Asher could feel himself smiling even though he wanted to appear solemn for at least a second longer. “And what makes you such an authority?”
She laughed then, her eyes shining with humor. “Haven’t you heard? I’m very wise.”
Asher looked at her for a long moment. “Yes,” he said without a trace of humor in his tone, “you are.”
If he didn’t let her go now, Asher thought, he never would.

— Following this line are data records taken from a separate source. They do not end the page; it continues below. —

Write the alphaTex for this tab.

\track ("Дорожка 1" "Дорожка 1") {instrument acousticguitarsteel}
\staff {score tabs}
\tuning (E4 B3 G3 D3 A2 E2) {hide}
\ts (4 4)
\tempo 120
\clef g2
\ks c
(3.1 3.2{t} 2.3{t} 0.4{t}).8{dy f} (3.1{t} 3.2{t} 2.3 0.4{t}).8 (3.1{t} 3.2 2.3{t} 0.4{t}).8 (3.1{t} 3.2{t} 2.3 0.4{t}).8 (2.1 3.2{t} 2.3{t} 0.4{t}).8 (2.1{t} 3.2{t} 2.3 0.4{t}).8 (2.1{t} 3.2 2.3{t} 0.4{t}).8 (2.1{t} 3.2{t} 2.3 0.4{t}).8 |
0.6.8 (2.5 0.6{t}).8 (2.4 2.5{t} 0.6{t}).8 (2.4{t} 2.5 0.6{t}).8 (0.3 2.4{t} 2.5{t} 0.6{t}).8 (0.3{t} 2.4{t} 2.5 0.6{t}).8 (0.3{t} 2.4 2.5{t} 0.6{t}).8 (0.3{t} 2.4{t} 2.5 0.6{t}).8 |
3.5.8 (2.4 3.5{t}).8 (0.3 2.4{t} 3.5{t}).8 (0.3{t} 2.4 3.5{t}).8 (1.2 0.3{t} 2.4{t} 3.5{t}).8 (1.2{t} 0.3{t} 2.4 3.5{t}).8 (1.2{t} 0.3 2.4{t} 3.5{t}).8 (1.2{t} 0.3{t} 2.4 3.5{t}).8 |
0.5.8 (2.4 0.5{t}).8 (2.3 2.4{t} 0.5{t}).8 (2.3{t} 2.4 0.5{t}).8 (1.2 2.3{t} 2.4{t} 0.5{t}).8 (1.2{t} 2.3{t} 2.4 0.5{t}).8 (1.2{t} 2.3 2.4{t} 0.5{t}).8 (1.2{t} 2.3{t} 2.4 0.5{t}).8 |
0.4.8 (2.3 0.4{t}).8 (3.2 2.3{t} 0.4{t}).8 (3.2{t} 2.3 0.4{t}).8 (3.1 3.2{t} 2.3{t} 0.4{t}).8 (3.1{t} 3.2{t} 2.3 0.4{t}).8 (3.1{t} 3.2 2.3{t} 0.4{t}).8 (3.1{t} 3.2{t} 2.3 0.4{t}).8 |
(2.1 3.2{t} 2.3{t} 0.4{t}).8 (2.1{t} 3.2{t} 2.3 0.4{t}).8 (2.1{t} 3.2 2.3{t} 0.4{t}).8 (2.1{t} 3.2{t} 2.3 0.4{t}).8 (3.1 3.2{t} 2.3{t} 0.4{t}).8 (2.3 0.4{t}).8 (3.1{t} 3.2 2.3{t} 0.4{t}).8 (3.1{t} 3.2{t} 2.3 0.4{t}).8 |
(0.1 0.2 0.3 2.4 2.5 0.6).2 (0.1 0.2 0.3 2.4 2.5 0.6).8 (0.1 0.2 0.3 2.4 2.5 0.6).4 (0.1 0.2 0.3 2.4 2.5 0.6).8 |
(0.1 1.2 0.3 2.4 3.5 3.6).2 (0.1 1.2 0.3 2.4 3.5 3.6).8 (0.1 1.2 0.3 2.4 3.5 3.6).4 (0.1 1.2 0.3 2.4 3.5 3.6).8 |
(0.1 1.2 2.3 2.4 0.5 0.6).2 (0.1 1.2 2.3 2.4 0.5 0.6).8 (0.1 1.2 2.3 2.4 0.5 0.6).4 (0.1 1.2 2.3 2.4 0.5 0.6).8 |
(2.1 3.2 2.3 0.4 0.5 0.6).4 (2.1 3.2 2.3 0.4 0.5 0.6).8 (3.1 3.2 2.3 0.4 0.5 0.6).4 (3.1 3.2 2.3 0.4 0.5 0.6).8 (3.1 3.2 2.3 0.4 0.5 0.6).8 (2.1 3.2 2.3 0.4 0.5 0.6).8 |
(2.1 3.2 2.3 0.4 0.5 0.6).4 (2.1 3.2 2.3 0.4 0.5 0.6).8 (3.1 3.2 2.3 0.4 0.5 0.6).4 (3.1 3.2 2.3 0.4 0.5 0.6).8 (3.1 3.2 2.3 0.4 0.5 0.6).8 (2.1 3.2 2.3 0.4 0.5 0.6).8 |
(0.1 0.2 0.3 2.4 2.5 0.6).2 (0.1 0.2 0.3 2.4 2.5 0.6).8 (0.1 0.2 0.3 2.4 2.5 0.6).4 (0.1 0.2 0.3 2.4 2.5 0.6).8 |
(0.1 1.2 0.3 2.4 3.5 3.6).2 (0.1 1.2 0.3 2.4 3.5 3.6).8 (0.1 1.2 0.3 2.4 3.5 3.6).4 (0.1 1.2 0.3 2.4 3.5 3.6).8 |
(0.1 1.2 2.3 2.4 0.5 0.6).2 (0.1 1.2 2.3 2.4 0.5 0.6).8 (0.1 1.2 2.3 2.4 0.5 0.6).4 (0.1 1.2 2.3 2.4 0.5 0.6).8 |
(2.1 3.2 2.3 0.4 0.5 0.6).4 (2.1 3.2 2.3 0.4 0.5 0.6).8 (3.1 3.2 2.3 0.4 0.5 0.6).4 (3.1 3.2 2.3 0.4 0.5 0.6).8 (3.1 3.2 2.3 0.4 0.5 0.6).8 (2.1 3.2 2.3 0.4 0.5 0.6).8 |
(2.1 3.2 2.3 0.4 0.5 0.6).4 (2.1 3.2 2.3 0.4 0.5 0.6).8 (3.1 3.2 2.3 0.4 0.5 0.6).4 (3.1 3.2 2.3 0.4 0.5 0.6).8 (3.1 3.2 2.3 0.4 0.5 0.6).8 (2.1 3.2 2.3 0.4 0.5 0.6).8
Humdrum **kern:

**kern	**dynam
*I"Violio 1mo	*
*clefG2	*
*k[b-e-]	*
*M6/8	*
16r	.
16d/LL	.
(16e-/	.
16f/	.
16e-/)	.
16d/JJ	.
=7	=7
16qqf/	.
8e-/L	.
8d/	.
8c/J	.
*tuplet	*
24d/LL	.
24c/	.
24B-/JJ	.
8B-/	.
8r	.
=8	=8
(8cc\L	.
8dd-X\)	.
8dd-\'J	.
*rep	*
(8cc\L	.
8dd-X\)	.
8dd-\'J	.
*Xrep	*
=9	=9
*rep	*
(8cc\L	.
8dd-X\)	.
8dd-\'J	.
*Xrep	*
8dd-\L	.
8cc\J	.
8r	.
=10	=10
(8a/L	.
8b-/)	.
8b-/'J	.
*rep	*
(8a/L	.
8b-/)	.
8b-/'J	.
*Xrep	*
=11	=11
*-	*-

Forcing himself to open the door for her, he said, “Well, it’s late and Jace and I have kept you far too long today. I really appreciate all your help—and your pep talk,” he added.
Marnie crossed the threshold and then turned around to look at him one last time before she drove away. “Did it do any good? The pep talk?” She wanted to know.
“Yeah,” he answered honestly, “it did.” He forced himself to stay where he was; otherwise who knew how long they would linger on the front step? “You’ll be back tomorrow?”
She nodded, then pretended to qualify her reply. “Unless one of the horses runs off with me.”
He took her answer in the spirit that it was given. “One way to prevent that. Keep your feet on the ground,” he advised.
Marnie nodded again as she finally took her leave. “I’ll try to remember that.”
But it was actually too late for that, she added silently. His kiss had seen to that.
* * *
Marnie bolted upright, her eyes wide open and staring. Seeing nothing.